ところで、支配層の概念とは違って、近代以前の日本の村々、アイヌ民族、アメリカやアマゾン先住民、アボリ二ジの人々にとって、木や草や山や川を敬い自然と絆を結んで自然と共生して暮らしてきました。霊性という言葉が存在しなくても「いのち」のつながりは見え精神世界が築かれていました。しかし、問題なのは、自然から離れ自然観を失い、経済至上主義の中で「人類の自滅」とも関係している人間のエゴイズムが肥大化し、近代の生活を享受している日本をはじめ「先進国」等々の人々が霊性という言葉をどう捉えるかです。
とはいえ、「先進国」と言っても様々で、人間中心主義で近代化の基礎を築き推進してきた欧米と日本の歴史は異なっています。「先進国」で唯一「森の民」と言われるのは日本です。縄文文化を基礎にした日本の村の人々の自然を敬う精神世界は、現代に生きる日本人の精神性にまだまだ大きな影響を与え、私たちの精神に良い意味で深く浸透していると思われます。そうゆう有意味では、「先進国」で自然環境や健康問題を克服する「素質」は、日本人はもっともあると思っています。が、現状を見ると寂しさはかくせません。いずれにしても、霊性は重大な意味があります。
######
- _作業指示 1_:
原文によると、「先進国」の中で唯一「森の民」と呼ばれるのはどの国ですか。
- _作業指示 2_:
原文のうち、「ところで、支配層の概念とは違」から「いう言葉をどう捉えるかです。」までを一字も変えずに抜き出してください。
######
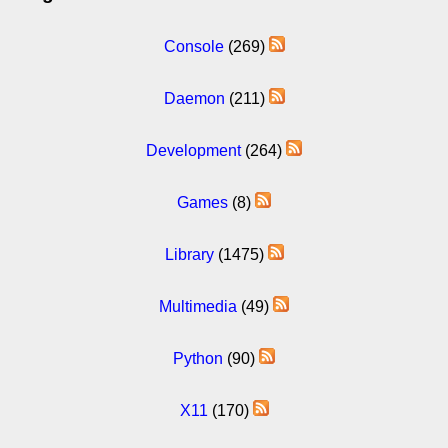
Console
(269)
Daemon
(211)
Development
(264)
Games
(8)
Library
(1475)
Multimedia
(49)
Python
(90)
X11
(170)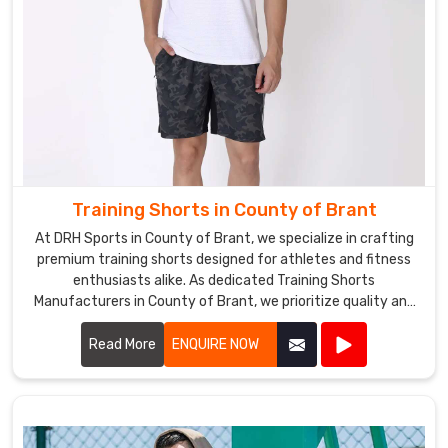
Training Shorts in County of Brant
At DRH Sports in County of Brant, we specialize in crafting
premium training shorts designed for athletes and fitness
enthusiasts alike. As dedicated Training Shorts
Manufacturers in County of Brant, we prioritize quality and
performance in every pair we produce.
Read More
ENQUIRE NOW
######
- _作業結果 1_:
日本です。

- _作業結果 2_:
ところで、支配層の概念とは違って、近代以前の日本の村々、アイヌ民族、アメリカやアマゾン先住民、アボリ二ジの人々にとって、木や草や山や川を敬い自然と絆を結んで自然と共生して暮らしてきました。霊性という言葉が存在しなくても「いのち」のつながりは見え精神世界が築かれていました。しかし、問題なのは、自然から離れ自然観を失い、経済至上主義の中で「人類の自滅」とも関係している人間のエゴイズムが肥大化し、近代の生活を享受している日本をはじめ「先進国」等々の人々が霊性という言葉をどう捉えるかです。